I cannot imagine the agony of the families of the four teenagers found dead on Tuesday in a crashed car in Wales. Just a week ago Wilf Fitchett, Jevon Hirst, Harvey Owen and Hugo Morris, from Shrewsbury, were young men off on a camping trip, their whole lives ahead of them, studying for their A-levels. Now their loved ones must reconcile to a life without them.

‘I feel like I’m in a nightmare I wish I could wake up from but I’m not,’ said Harvey’s mother Crystal Owen. I wish them strength as they deal with this devastating loss.

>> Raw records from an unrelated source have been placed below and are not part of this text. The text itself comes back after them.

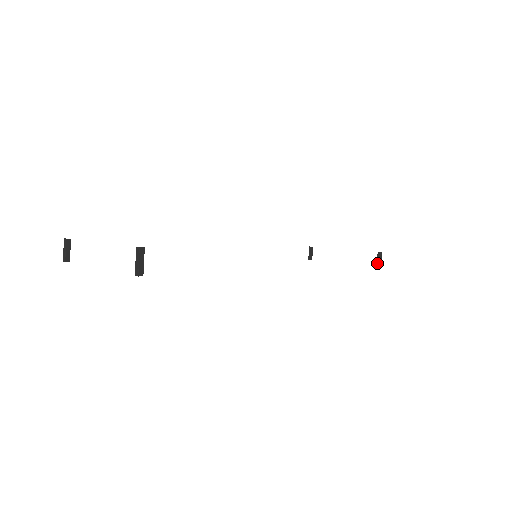
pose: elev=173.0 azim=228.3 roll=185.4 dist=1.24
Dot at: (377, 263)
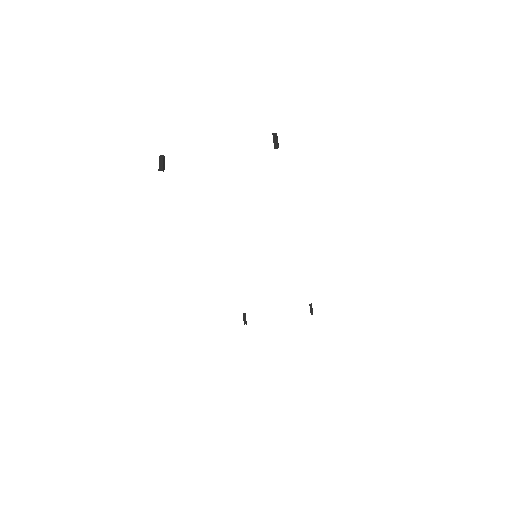
Dot at: (311, 312)
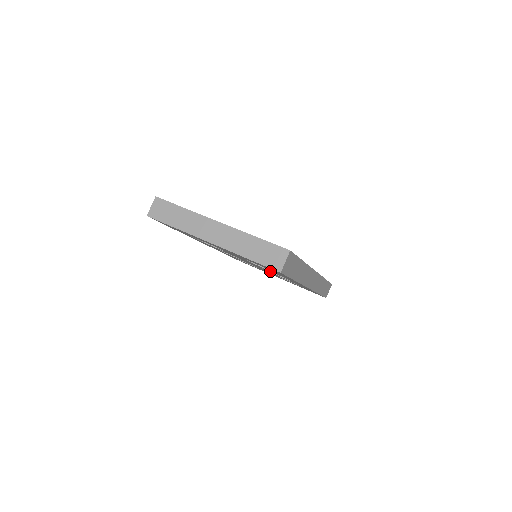
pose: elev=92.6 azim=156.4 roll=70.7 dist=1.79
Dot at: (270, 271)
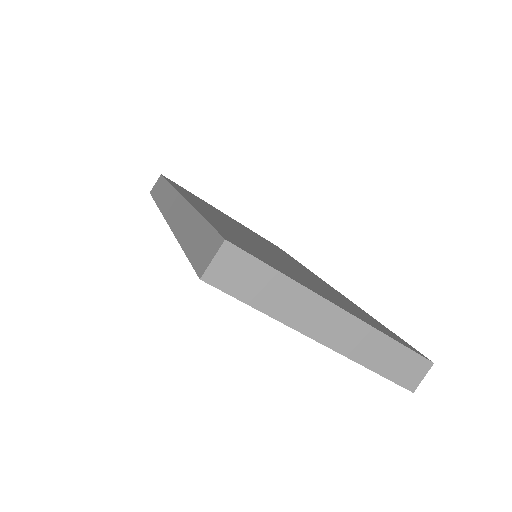
Dot at: occluded
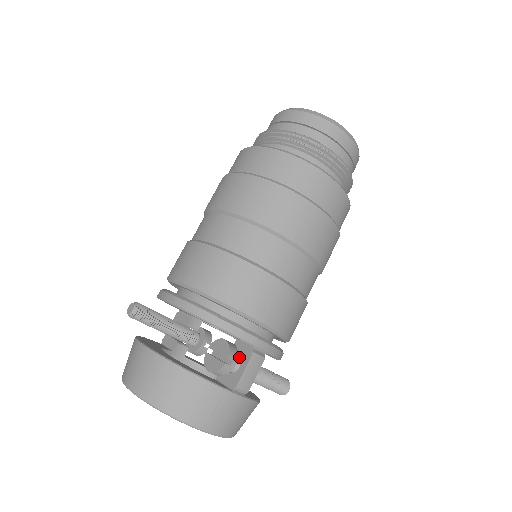
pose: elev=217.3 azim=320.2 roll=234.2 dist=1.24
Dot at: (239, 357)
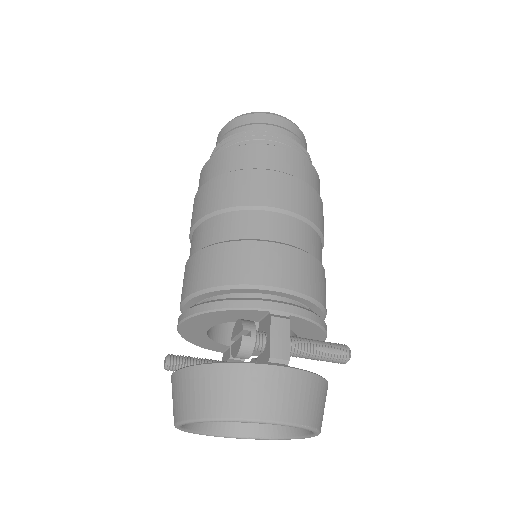
Dot at: (264, 333)
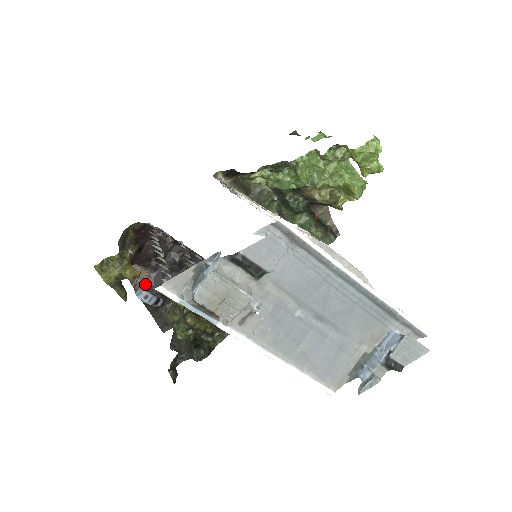
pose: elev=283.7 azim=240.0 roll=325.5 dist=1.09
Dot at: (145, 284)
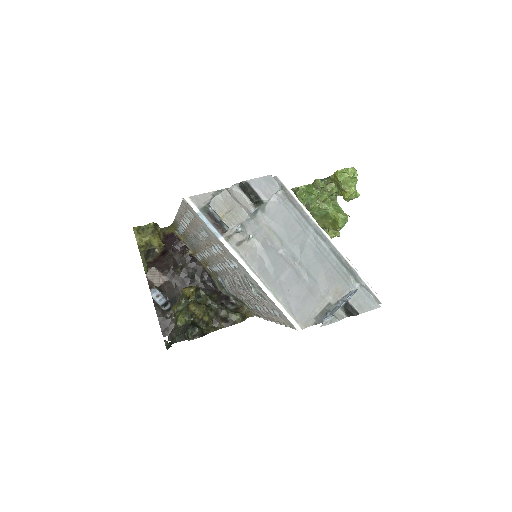
Dot at: (160, 287)
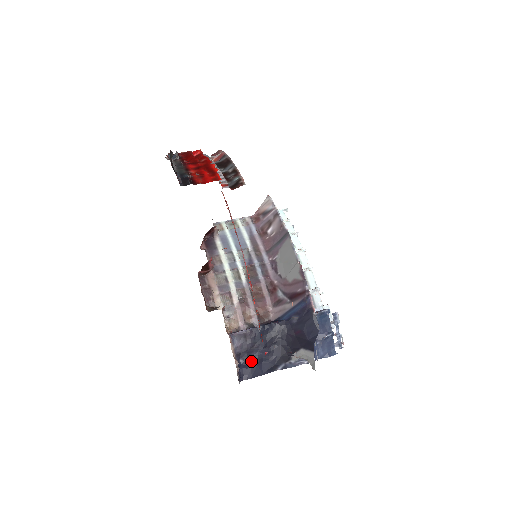
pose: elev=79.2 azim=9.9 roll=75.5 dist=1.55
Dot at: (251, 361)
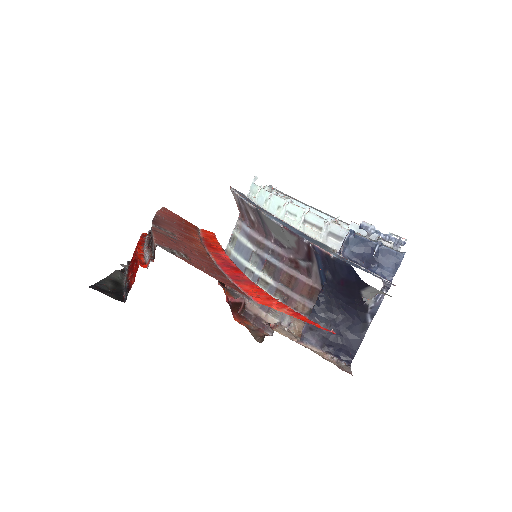
Dot at: (339, 341)
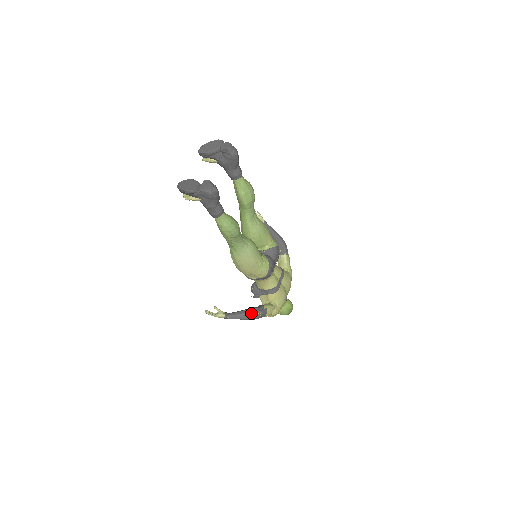
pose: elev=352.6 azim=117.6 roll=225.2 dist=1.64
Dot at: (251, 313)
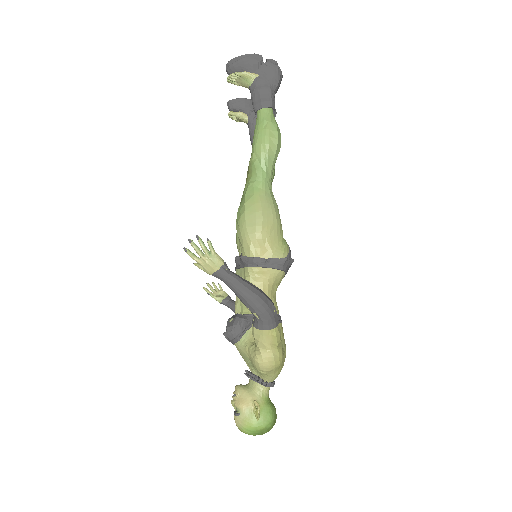
Dot at: (263, 292)
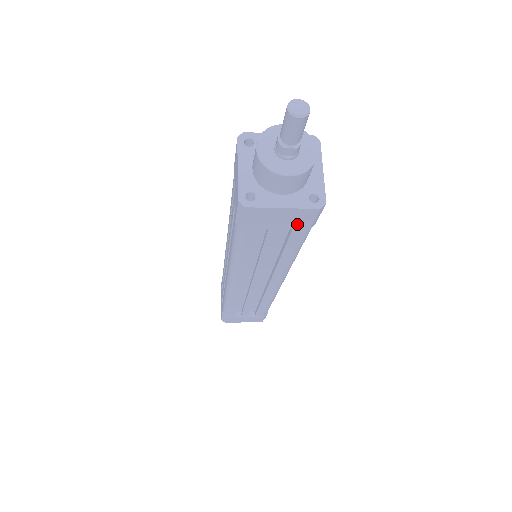
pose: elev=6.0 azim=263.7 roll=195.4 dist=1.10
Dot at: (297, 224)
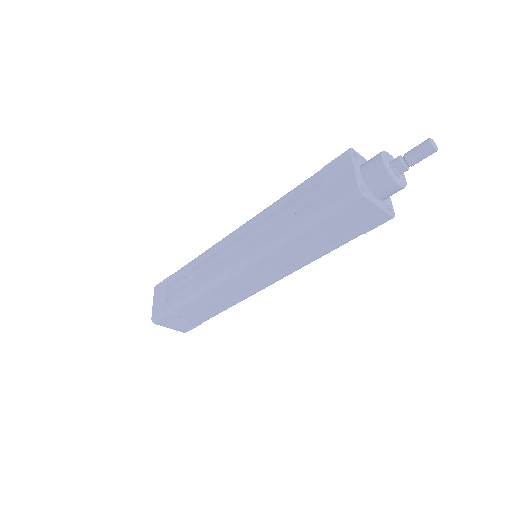
Dot at: (366, 225)
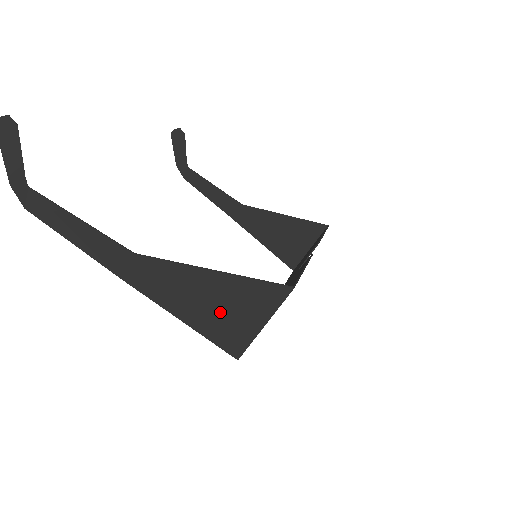
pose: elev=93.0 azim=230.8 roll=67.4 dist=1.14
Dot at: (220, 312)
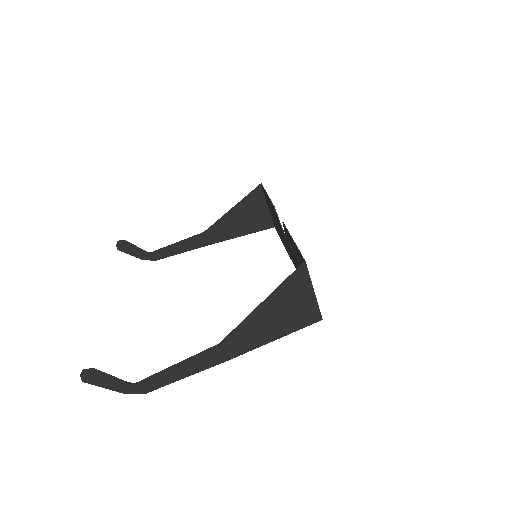
Dot at: (288, 314)
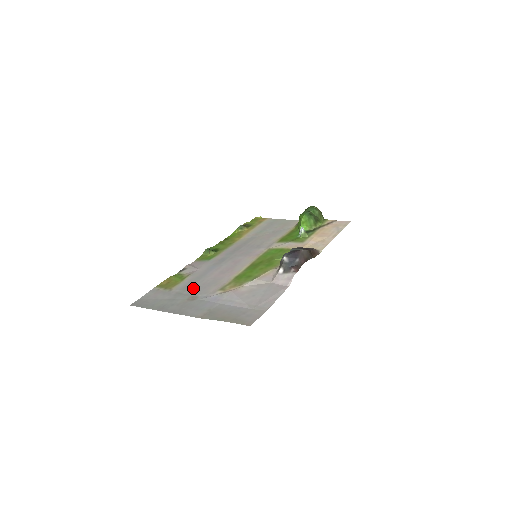
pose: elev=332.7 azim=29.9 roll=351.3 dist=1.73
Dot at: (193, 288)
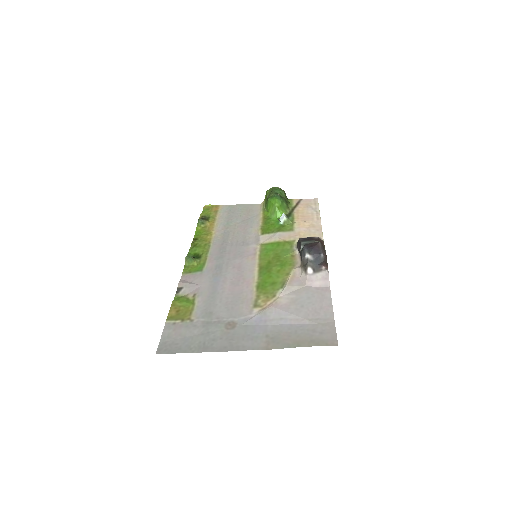
Dot at: (218, 312)
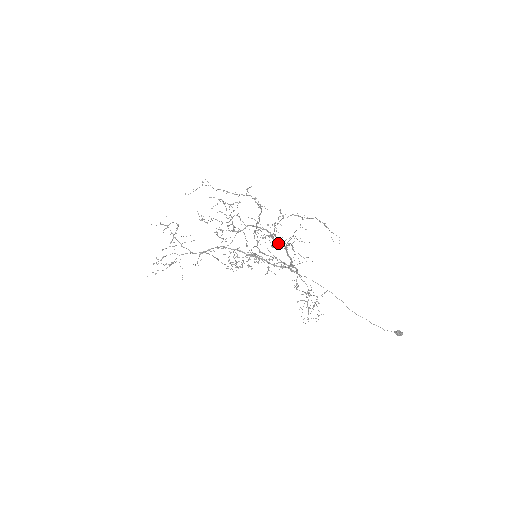
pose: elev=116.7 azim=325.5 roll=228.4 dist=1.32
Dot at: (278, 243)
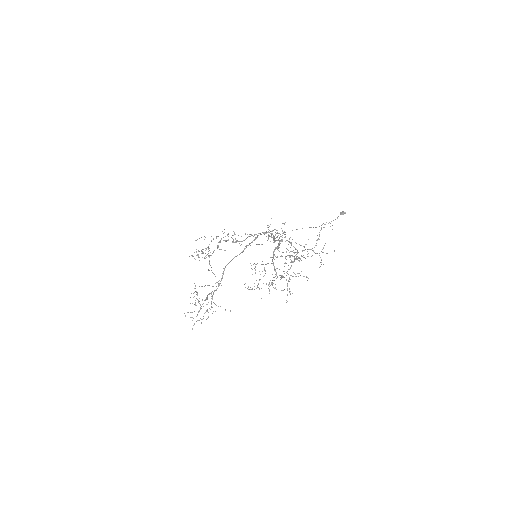
Dot at: (279, 245)
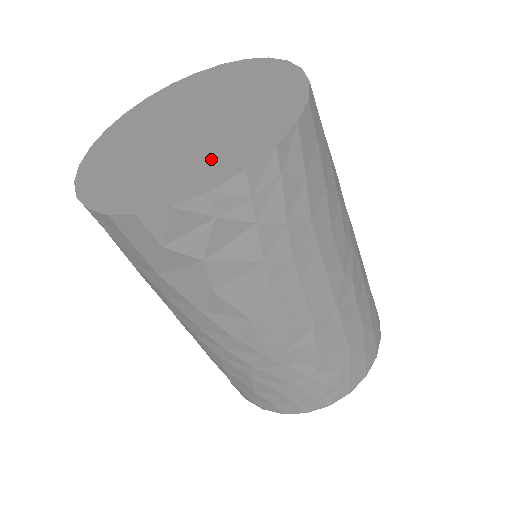
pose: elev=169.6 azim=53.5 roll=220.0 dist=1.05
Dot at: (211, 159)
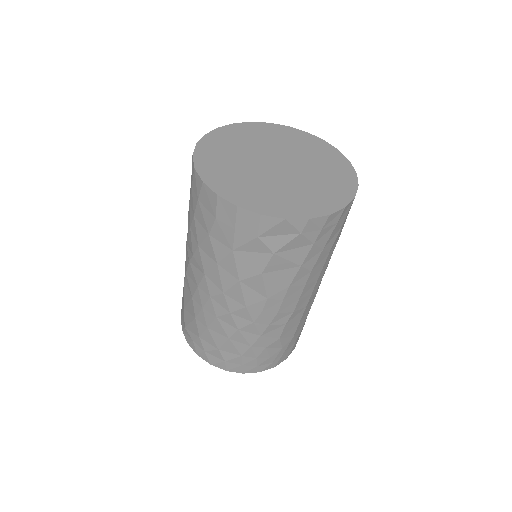
Dot at: (304, 198)
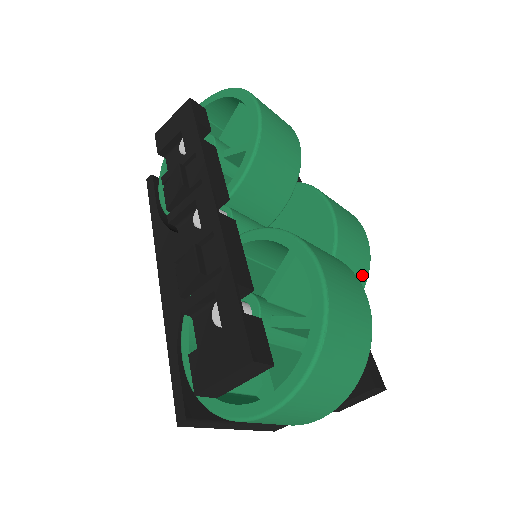
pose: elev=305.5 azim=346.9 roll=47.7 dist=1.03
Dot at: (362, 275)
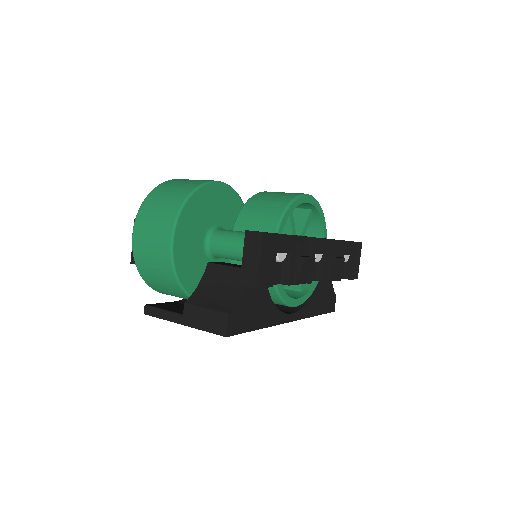
Dot at: (281, 203)
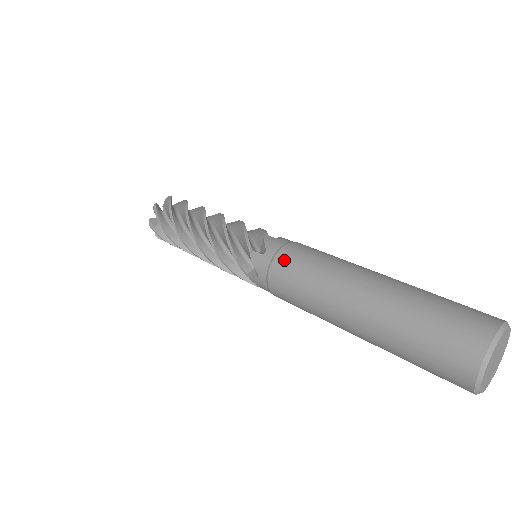
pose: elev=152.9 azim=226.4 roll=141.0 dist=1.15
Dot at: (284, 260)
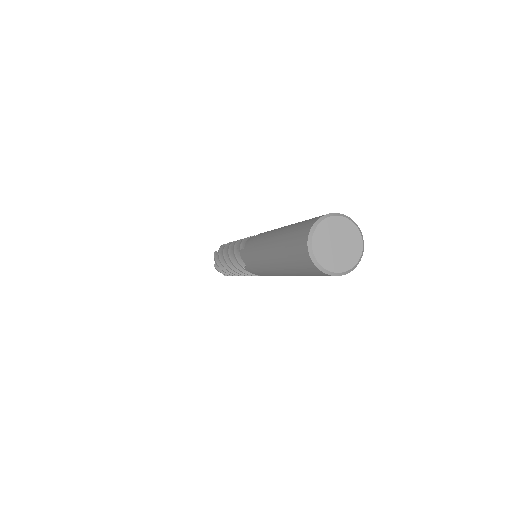
Dot at: occluded
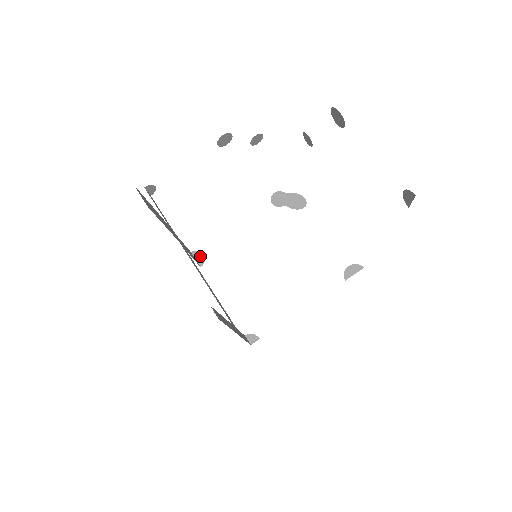
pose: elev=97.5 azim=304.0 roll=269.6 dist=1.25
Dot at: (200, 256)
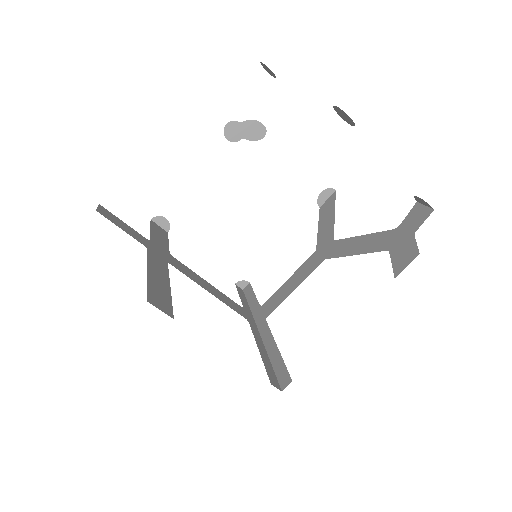
Dot at: (163, 221)
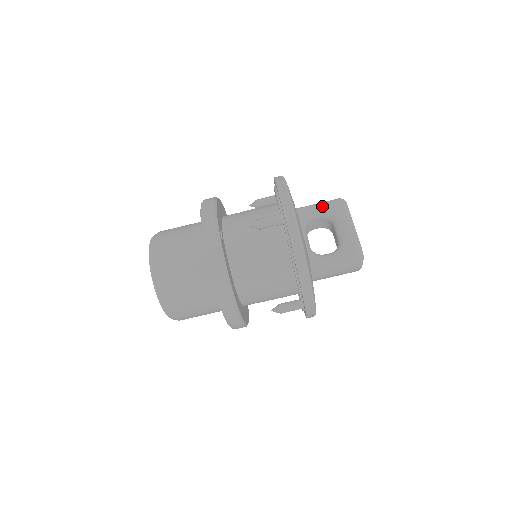
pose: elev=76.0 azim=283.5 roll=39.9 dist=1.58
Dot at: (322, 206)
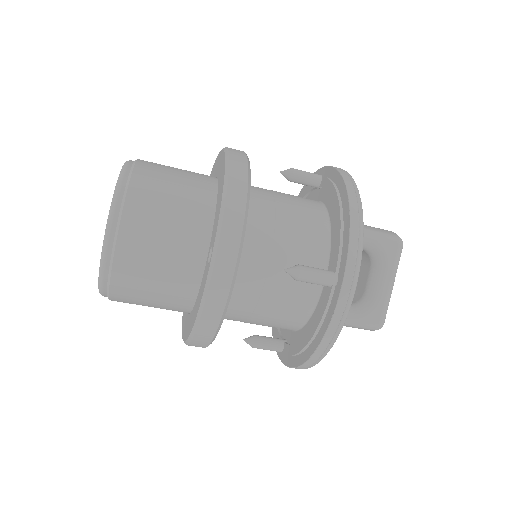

According to a survey, a quarter of Britons have had a row with their family about how to cook Christmas dinner. Is that all?

Dear oh dear. Perth & Kinross council sent out a colour-coded bin collection calendar to residents – in black and white. Talk about Fifty Bins of Grey…

 

Girls Aloud have announced a reunion tour two years after the death of bandmate Sarah Harding

Sarah would be so proud of this touching tribute 

It’s immensely touching to see Girls Aloud – who have announced a reunion tour two years after the death of bandmate Sarah Harding – pay tribute to their friend, who died at the shockingly young age of 39 from breast cancer.

Nicola Roberts said: ‘People say “I’m sorry to ask”, but we want to be asked because we have to keep her memory alive. She is part of us still and part of this.’ I suspect Harding – who told Cheryl Cole that the band should continue without her – would be proud.